**Data shown:**
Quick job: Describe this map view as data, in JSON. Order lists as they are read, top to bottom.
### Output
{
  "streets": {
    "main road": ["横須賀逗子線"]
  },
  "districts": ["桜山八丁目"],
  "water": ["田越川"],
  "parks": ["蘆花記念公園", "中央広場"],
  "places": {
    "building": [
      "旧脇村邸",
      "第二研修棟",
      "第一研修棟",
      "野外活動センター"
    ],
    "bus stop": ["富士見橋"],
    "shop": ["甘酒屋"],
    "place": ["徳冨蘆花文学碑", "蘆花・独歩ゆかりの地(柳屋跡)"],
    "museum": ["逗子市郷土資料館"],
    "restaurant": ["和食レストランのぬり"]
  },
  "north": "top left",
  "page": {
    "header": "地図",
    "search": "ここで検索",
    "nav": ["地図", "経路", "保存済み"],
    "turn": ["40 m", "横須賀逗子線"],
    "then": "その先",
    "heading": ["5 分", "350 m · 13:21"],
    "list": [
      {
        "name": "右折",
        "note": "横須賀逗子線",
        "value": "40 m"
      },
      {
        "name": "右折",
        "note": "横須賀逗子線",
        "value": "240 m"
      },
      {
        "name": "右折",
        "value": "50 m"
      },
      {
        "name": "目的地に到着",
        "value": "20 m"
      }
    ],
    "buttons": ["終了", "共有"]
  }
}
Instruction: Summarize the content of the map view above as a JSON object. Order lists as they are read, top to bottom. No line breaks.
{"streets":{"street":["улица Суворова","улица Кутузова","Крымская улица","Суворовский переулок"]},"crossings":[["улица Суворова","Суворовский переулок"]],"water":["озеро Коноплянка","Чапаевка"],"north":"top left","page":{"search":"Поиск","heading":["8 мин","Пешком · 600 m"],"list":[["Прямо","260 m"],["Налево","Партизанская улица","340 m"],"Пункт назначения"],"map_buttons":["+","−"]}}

**Exercise details:** From the first line to the last, transcribe the listing exactly.

**Response:**
Quick job: Describe this map view as data, in JSON. Order lists as they are read, top to bottom.
### Output
{
  "streets": {
    "main road": ["横須賀逗子線"]
  },
  "districts": ["桜山八丁目"],
  "water": ["田越川"],
  "parks": ["蘆花記念公園", "中央広場"],
  "places": {
    "building": [
      "旧脇村邸",
      "第二研修棟",
      "第一研修棟",
      "野外活動センター"
    ],
    "bus stop": ["富士見橋"],
    "shop": ["甘酒屋"],
    "place": ["徳冨蘆花文学碑", "蘆花・独歩ゆかりの地(柳屋跡)"],
    "museum": ["逗子市郷土資料館"],
    "restaurant": ["和食レストランのぬり"]
  },
  "north": "top left",
  "page": {
    "header": "地図",
    "search": "ここで検索",
    "nav": ["地図", "経路", "保存済み"],
    "turn": ["40 m", "横須賀逗子線"],
    "then": "その先",
    "heading": ["5 分", "350 m · 13:21"],
    "list": [
      {
        "name": "右折",
        "note": "横須賀逗子線",
        "value": "40 m"
      },
      {
        "name": "右折",
        "note": "横須賀逗子線",
        "value": "240 m"
      },
      {
        "name": "右折",
        "value": "50 m"
      },
      {
        "name": "目的地に到着",
        "value": "20 m"
      }
    ],
    "buttons": ["終了", "共有"]
  }
}
Instruction: Summarize the content of the map view above as a JSON object. Order lists as they are read, top to bottom. No line breaks.
{"streets":{"street":["улица Суворова","улица Кутузова","Крымская улица","Суворовский переулок"]},"crossings":[["улица Суворова","Суворовский переулок"]],"water":["озеро Коноплянка","Чапаевка"],"north":"top left","page":{"search":"Поиск","heading":["8 мин","Пешком · 600 m"],"list":[["Прямо","260 m"],["Налево","Партизанская улица","340 m"],"Пункт назначения"],"map_buttons":["+","−"]}}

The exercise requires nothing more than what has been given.